Inquiring minds wanna know ...
sorry but that was not peaceful. she was breaking and entering a government building!!!!! every single one of those idiots (though they do not deserve to be shot) should be arrested and prosecuted to the fullest.

i agree any idiot in a riot who vandalizes should be prosecuted as well especially those rioters over the summer. totally agree with that.

but the thing is that these particular idiots were incited by trump and guglyiani. his tweets and that stupid rally he did right before the storming of the Capitol only accomplished to enrage the crowd which in turn focused that rage as they stormed away. i also blame those idiot republican congressman who objected to the states certified votes yesterday.

i dont think it is a stretch:
Assualt on democracy
Trump has blood on his hands
Hawley has blood on his hands
 
Never give up.
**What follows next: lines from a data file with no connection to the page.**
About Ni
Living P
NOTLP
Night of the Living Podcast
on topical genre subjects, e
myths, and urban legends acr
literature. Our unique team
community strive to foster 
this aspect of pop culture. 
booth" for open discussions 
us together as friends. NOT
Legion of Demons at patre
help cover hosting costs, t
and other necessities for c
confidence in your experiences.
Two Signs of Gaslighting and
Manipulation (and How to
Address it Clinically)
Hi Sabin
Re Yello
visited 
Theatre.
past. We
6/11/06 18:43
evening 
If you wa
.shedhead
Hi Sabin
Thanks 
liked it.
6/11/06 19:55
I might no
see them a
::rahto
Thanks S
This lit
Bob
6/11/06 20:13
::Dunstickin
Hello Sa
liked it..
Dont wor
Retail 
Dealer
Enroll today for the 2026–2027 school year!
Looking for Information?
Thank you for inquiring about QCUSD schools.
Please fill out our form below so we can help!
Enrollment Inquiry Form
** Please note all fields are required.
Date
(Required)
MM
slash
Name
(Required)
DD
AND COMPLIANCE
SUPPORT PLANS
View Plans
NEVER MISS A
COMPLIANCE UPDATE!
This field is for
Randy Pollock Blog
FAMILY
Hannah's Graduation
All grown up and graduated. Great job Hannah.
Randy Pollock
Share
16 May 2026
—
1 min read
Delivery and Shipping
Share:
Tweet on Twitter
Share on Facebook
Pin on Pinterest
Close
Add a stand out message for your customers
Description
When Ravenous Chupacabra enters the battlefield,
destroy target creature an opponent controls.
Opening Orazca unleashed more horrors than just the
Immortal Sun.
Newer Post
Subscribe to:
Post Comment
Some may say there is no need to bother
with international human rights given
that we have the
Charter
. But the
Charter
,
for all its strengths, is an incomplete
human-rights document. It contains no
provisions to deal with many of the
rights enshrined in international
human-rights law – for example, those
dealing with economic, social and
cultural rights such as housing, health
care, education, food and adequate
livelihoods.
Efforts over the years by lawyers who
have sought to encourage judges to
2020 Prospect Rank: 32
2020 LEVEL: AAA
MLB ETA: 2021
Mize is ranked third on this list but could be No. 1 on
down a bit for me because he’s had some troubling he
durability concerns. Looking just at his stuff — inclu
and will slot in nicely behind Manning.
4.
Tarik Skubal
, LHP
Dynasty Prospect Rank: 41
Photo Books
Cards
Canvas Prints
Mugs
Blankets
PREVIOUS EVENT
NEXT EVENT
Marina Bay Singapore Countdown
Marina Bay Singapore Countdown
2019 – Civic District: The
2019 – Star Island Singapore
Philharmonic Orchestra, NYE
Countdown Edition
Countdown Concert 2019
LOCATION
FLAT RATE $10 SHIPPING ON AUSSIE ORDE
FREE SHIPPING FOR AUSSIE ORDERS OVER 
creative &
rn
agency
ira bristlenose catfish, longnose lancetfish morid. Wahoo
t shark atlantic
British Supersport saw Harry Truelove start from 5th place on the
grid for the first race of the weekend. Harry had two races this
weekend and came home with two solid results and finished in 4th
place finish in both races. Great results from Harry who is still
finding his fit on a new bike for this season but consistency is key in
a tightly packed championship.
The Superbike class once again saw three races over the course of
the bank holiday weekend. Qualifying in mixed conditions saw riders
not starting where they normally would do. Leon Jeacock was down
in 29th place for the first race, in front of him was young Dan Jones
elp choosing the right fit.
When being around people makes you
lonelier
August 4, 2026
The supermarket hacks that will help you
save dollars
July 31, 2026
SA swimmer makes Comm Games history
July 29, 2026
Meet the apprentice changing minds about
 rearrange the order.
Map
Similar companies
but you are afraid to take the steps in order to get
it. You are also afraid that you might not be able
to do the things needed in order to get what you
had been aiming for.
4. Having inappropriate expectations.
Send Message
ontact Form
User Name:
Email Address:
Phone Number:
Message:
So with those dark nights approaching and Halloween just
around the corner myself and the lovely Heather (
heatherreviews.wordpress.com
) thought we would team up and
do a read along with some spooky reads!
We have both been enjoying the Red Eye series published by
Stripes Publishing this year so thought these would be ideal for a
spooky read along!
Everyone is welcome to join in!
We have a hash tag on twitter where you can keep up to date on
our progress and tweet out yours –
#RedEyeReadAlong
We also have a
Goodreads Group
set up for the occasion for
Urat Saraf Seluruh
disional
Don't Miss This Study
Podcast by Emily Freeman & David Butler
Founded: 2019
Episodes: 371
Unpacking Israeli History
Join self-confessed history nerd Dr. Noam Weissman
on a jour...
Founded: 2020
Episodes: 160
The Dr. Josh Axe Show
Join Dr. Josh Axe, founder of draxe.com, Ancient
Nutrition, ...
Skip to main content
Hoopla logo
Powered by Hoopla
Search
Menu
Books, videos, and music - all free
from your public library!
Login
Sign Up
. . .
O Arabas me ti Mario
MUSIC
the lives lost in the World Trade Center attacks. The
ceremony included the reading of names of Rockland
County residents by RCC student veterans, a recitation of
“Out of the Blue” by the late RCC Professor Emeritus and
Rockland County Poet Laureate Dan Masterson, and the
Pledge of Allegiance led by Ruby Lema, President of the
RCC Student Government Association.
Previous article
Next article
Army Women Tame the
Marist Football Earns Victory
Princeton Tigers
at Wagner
NEVER Surrender.
DJT.
12 days left.
well looks like he has no other option. he is now banned on all social media.....PERMANENTLY!!!!!!! THANK THE F@CK!!!!!

the votes have been certified by Congress. the Supreme Court will not hear his case. he tried to overthrow Congress by inciting a mob......that did not work. do not know what's left. Pelosi has been talking to the top goverment official running the military to not listen to trump, just in case he decides to go to war or launch nuclear missiles out of spite.

there's talk of impeachment now. and i doubt the 25th article will be invoked by pence........so he is done!!!!!